◆ Aim of the exercise
Which lines below fall between the one containing "8: (253, 84, 0.85)" and the one containing "48: (217, 130, 0.89)"? Repeat them exactly, counting both of those lines, and add nothing else.

◆ Provided information

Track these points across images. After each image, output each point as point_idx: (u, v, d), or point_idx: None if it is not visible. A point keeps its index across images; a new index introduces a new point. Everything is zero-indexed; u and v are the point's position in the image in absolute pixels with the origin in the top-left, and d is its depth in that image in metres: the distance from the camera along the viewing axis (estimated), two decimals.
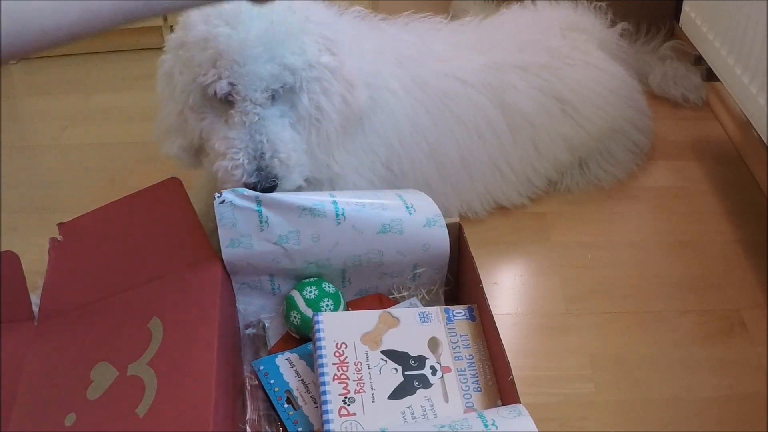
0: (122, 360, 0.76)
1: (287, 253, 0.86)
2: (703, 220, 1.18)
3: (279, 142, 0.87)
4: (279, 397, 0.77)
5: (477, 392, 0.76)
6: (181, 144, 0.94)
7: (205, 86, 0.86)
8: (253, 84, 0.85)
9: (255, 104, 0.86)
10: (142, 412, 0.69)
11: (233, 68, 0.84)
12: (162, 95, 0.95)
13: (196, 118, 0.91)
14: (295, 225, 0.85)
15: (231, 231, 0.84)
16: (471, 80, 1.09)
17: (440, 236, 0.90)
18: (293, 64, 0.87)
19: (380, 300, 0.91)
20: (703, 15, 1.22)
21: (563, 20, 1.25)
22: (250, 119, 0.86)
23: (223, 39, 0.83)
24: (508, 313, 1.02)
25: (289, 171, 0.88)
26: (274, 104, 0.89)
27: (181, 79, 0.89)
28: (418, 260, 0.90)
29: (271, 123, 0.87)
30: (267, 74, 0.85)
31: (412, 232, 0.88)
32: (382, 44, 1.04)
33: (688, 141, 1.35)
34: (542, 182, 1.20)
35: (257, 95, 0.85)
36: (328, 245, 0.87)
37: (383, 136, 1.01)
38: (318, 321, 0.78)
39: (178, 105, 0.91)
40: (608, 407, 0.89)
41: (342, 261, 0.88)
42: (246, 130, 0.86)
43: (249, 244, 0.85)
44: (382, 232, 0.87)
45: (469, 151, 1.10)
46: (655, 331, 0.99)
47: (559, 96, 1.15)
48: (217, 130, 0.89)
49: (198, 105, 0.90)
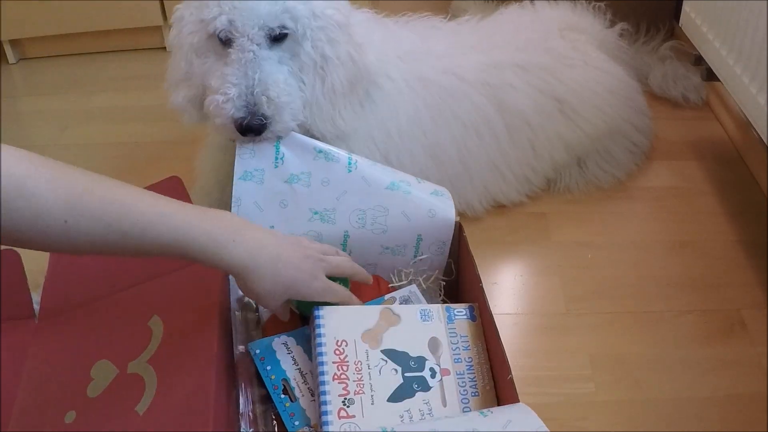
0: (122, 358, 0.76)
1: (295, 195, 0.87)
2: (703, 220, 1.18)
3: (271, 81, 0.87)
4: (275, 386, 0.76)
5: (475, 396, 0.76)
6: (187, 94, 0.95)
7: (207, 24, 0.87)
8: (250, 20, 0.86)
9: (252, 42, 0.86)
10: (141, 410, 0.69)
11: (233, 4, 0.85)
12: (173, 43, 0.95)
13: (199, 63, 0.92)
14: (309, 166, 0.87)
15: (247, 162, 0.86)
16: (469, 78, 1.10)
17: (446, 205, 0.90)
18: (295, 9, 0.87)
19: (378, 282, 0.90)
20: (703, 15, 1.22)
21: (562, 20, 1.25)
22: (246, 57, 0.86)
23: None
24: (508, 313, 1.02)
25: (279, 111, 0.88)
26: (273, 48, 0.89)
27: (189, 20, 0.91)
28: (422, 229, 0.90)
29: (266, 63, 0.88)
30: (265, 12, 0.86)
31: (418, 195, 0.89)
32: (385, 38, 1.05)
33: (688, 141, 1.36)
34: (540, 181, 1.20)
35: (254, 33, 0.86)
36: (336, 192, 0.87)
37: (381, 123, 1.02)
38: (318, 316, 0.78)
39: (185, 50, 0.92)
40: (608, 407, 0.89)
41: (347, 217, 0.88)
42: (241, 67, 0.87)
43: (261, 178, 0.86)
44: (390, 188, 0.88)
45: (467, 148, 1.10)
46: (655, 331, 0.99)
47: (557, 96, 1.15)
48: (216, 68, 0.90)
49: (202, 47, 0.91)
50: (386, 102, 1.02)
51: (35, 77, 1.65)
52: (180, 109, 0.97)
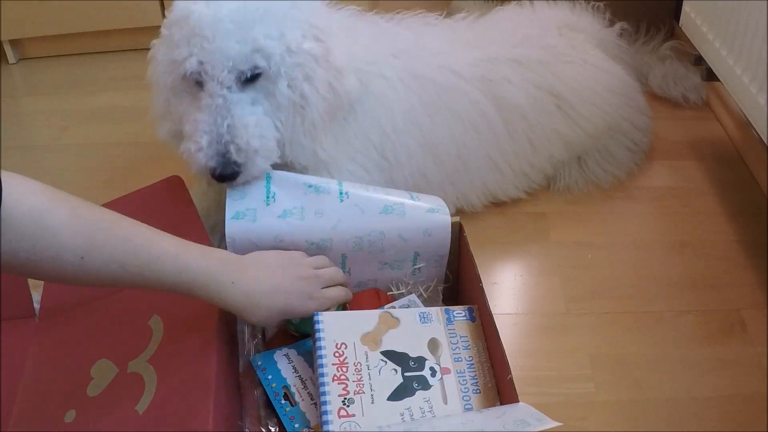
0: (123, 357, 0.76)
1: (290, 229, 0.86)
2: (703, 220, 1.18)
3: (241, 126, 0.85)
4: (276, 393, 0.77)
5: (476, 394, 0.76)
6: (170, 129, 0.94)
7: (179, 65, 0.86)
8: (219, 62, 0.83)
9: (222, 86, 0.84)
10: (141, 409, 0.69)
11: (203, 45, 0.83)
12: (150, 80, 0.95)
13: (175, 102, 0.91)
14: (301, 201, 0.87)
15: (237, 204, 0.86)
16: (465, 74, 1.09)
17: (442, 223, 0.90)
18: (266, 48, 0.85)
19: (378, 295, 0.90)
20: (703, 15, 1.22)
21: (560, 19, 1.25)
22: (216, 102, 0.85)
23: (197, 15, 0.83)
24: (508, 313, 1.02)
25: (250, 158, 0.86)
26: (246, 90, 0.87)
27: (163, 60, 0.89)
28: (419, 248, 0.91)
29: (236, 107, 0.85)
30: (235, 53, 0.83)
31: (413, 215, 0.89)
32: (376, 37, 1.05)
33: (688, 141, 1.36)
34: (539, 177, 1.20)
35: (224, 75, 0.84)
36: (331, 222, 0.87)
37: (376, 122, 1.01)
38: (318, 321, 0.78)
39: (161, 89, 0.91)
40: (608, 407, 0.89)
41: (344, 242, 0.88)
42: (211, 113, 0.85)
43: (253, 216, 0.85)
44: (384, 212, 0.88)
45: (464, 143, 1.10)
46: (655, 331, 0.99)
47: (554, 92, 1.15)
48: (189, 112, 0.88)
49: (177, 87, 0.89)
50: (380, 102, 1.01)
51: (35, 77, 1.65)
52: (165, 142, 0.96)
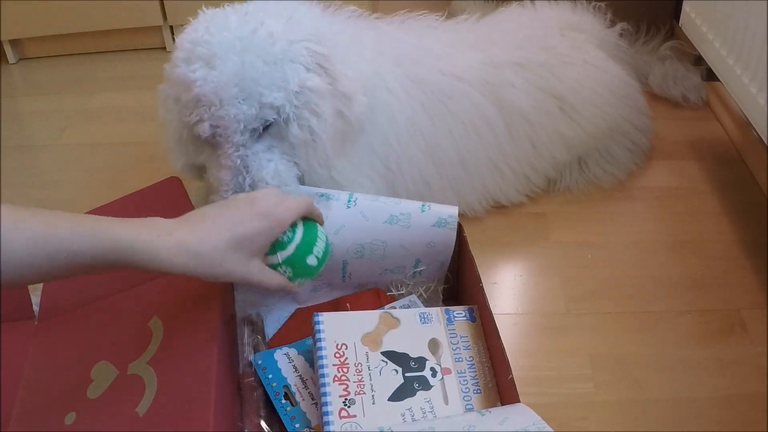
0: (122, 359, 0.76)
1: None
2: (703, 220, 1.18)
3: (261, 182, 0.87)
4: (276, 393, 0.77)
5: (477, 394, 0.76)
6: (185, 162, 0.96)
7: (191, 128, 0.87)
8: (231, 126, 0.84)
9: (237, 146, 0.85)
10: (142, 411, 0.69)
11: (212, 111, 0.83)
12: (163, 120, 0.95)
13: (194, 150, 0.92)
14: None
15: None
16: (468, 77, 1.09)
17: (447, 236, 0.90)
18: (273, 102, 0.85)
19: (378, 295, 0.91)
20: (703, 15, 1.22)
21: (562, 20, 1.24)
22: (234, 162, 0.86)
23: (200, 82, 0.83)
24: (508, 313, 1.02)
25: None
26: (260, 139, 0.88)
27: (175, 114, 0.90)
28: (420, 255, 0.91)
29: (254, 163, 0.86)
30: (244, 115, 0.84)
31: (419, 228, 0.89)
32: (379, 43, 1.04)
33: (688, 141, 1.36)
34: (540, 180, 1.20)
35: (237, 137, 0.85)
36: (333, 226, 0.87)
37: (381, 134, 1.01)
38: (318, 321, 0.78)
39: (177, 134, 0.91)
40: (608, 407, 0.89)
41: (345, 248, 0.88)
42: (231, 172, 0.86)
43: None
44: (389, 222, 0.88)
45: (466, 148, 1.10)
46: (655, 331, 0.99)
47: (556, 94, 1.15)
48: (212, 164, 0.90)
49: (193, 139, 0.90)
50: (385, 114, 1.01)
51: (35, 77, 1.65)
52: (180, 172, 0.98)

==

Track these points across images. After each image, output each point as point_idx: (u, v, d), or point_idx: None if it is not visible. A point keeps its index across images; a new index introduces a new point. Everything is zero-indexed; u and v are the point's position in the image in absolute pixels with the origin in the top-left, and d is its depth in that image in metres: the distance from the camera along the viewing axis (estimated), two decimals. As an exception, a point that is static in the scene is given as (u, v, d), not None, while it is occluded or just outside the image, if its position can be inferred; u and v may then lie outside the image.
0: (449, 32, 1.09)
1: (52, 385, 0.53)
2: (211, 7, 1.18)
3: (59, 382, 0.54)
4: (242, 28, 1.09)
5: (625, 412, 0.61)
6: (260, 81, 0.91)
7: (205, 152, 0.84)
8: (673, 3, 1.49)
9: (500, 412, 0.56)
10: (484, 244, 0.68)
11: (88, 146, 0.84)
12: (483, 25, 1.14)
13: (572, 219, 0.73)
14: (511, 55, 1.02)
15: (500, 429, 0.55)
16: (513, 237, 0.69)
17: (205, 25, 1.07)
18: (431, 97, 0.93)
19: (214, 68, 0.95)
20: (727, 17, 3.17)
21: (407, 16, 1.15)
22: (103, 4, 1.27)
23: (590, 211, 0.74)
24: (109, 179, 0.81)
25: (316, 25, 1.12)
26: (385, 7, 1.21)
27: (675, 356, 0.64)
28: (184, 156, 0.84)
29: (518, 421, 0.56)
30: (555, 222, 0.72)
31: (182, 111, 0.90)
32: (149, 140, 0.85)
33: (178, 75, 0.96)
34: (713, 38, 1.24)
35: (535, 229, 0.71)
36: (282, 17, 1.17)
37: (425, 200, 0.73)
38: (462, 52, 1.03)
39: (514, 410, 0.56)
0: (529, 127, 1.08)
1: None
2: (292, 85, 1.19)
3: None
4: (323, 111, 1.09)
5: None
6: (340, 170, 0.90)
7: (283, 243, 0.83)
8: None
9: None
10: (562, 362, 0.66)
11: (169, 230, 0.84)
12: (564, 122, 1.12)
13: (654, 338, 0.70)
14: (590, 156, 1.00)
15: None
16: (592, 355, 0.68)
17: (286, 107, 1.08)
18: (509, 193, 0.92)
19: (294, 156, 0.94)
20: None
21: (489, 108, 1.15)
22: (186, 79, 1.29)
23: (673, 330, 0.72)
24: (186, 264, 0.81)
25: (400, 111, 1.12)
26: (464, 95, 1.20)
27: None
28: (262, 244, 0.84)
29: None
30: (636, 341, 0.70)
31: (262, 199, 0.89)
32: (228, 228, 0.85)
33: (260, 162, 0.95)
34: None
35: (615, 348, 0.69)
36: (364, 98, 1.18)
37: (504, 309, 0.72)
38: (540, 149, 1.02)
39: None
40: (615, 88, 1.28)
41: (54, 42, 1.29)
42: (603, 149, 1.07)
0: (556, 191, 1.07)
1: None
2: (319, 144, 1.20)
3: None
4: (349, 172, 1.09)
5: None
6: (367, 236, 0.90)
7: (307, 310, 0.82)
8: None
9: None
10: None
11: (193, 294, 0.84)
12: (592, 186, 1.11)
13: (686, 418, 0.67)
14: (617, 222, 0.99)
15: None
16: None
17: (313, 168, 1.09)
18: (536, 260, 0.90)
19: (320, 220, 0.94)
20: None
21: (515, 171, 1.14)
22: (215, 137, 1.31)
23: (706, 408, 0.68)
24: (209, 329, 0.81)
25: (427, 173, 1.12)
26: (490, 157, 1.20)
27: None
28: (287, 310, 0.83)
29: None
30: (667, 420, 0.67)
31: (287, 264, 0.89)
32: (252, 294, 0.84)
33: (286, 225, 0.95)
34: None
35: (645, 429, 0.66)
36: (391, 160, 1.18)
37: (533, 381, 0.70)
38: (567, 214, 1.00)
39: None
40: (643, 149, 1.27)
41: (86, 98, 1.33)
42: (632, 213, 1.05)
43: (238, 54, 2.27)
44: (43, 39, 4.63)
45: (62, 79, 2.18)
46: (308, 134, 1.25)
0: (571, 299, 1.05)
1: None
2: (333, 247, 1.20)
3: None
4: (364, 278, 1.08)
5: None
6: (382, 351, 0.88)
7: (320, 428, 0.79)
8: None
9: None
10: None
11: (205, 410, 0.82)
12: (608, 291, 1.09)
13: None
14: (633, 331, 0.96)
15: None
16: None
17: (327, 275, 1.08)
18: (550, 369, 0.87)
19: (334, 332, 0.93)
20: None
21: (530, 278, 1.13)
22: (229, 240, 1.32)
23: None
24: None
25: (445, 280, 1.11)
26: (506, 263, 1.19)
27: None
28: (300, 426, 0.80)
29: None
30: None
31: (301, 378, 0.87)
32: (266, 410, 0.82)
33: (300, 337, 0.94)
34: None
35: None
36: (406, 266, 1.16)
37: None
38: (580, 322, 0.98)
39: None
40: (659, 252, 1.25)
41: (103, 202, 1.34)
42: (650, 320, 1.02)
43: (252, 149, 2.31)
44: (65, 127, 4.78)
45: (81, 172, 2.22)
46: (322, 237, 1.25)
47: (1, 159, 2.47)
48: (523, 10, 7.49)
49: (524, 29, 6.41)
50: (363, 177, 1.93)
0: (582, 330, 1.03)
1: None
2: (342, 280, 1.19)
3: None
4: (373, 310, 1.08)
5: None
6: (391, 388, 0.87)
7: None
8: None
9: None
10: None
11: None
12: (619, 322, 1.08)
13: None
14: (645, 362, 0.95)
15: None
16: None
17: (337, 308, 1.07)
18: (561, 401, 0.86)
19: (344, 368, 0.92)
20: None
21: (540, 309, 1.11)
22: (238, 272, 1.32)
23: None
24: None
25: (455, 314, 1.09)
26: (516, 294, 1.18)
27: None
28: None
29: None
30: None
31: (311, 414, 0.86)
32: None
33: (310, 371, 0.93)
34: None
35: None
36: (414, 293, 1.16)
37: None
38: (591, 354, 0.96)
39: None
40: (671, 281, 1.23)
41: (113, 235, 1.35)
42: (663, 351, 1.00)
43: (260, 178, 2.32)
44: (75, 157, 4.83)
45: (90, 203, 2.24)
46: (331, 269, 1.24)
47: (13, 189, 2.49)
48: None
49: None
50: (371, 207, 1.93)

* * *

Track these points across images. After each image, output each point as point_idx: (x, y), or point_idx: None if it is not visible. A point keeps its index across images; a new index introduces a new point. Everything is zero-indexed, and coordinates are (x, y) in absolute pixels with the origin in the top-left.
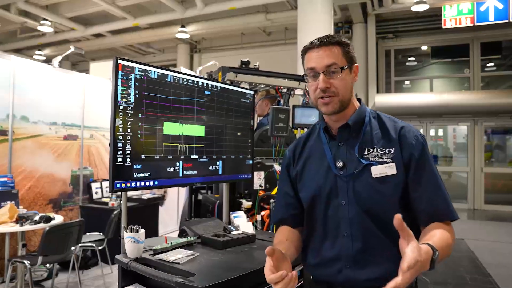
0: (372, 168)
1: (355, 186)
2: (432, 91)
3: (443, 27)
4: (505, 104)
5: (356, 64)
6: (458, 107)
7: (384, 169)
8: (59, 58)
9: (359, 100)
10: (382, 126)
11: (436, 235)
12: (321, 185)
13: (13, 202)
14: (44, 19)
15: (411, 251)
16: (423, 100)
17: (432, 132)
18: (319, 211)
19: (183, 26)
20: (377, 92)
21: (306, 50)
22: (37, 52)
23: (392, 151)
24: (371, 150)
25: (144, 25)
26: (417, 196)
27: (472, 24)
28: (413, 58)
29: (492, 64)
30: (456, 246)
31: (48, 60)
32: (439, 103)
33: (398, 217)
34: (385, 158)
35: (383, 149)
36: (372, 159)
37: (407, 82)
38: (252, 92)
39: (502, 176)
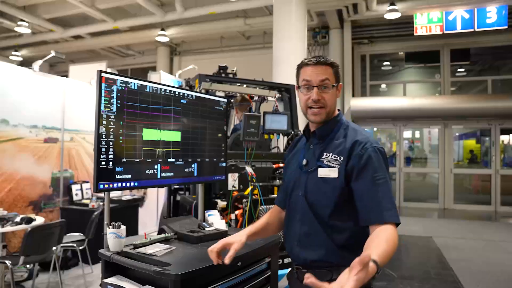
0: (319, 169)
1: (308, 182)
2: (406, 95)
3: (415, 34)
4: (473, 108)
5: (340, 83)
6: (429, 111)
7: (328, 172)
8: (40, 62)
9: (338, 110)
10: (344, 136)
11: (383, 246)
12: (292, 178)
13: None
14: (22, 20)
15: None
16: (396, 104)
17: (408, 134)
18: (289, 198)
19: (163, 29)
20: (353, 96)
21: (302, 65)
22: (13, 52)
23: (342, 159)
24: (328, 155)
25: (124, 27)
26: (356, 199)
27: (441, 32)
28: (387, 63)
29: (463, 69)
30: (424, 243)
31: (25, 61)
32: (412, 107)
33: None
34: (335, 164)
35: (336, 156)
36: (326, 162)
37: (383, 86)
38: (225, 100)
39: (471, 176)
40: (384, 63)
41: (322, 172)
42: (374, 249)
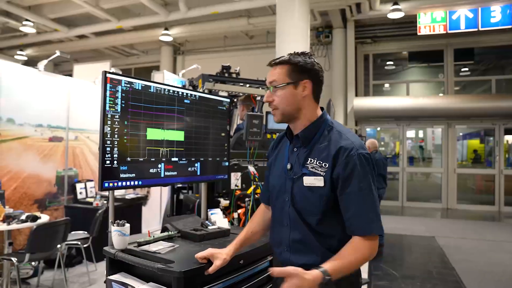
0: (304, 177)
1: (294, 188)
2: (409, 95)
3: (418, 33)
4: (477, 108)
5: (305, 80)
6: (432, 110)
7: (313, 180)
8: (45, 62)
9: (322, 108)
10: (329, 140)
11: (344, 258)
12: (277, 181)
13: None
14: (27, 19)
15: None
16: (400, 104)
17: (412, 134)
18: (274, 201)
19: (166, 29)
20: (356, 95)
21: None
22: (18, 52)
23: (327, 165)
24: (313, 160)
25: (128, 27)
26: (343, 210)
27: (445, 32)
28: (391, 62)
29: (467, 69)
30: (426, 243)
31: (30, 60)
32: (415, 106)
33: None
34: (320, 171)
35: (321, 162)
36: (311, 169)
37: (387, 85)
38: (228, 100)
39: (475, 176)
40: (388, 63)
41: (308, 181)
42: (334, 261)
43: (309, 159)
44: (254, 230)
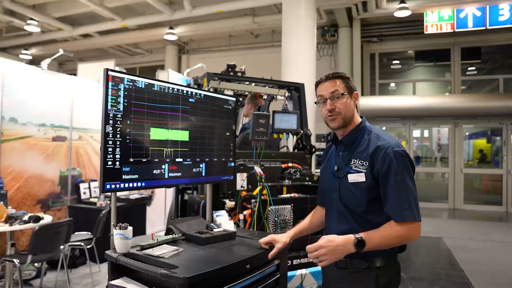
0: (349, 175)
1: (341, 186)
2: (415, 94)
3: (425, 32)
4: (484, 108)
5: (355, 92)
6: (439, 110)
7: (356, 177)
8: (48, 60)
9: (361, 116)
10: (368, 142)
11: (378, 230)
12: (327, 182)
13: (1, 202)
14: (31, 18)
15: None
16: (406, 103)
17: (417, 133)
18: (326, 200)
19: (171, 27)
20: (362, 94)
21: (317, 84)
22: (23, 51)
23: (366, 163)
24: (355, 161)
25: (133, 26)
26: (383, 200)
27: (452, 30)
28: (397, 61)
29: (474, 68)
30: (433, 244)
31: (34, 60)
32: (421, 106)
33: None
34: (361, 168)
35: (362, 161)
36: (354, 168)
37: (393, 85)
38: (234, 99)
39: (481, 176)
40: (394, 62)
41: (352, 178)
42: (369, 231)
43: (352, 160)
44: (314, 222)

◆ The answer
8: (253, 84, 0.85)
9: (255, 104, 0.86)
10: (142, 412, 0.69)
11: (233, 68, 0.84)
12: (162, 95, 0.95)
13: (196, 118, 0.91)
14: (295, 225, 0.85)
15: (231, 231, 0.84)
16: (471, 80, 1.09)
17: (440, 236, 0.90)
18: (293, 64, 0.87)
19: (380, 300, 0.91)
20: (703, 15, 1.22)
21: (563, 20, 1.25)
22: (250, 119, 0.86)
23: (223, 39, 0.83)
24: (508, 313, 1.02)
25: (289, 171, 0.88)
26: (274, 104, 0.89)
27: (181, 79, 0.89)
28: (418, 260, 0.90)
29: (271, 123, 0.87)
30: (267, 74, 0.85)
31: (412, 232, 0.88)
32: (382, 44, 1.04)
33: (688, 141, 1.35)
34: (542, 182, 1.20)
35: (257, 95, 0.85)
36: (328, 245, 0.87)
37: (383, 136, 1.01)
38: (318, 321, 0.78)
39: (178, 105, 0.91)
40: (608, 407, 0.89)
41: (342, 261, 0.88)
42: (246, 130, 0.86)
43: (249, 244, 0.85)
44: (382, 232, 0.87)
45: (469, 151, 1.10)
46: (655, 331, 0.99)
47: (559, 96, 1.15)
48: (217, 130, 0.89)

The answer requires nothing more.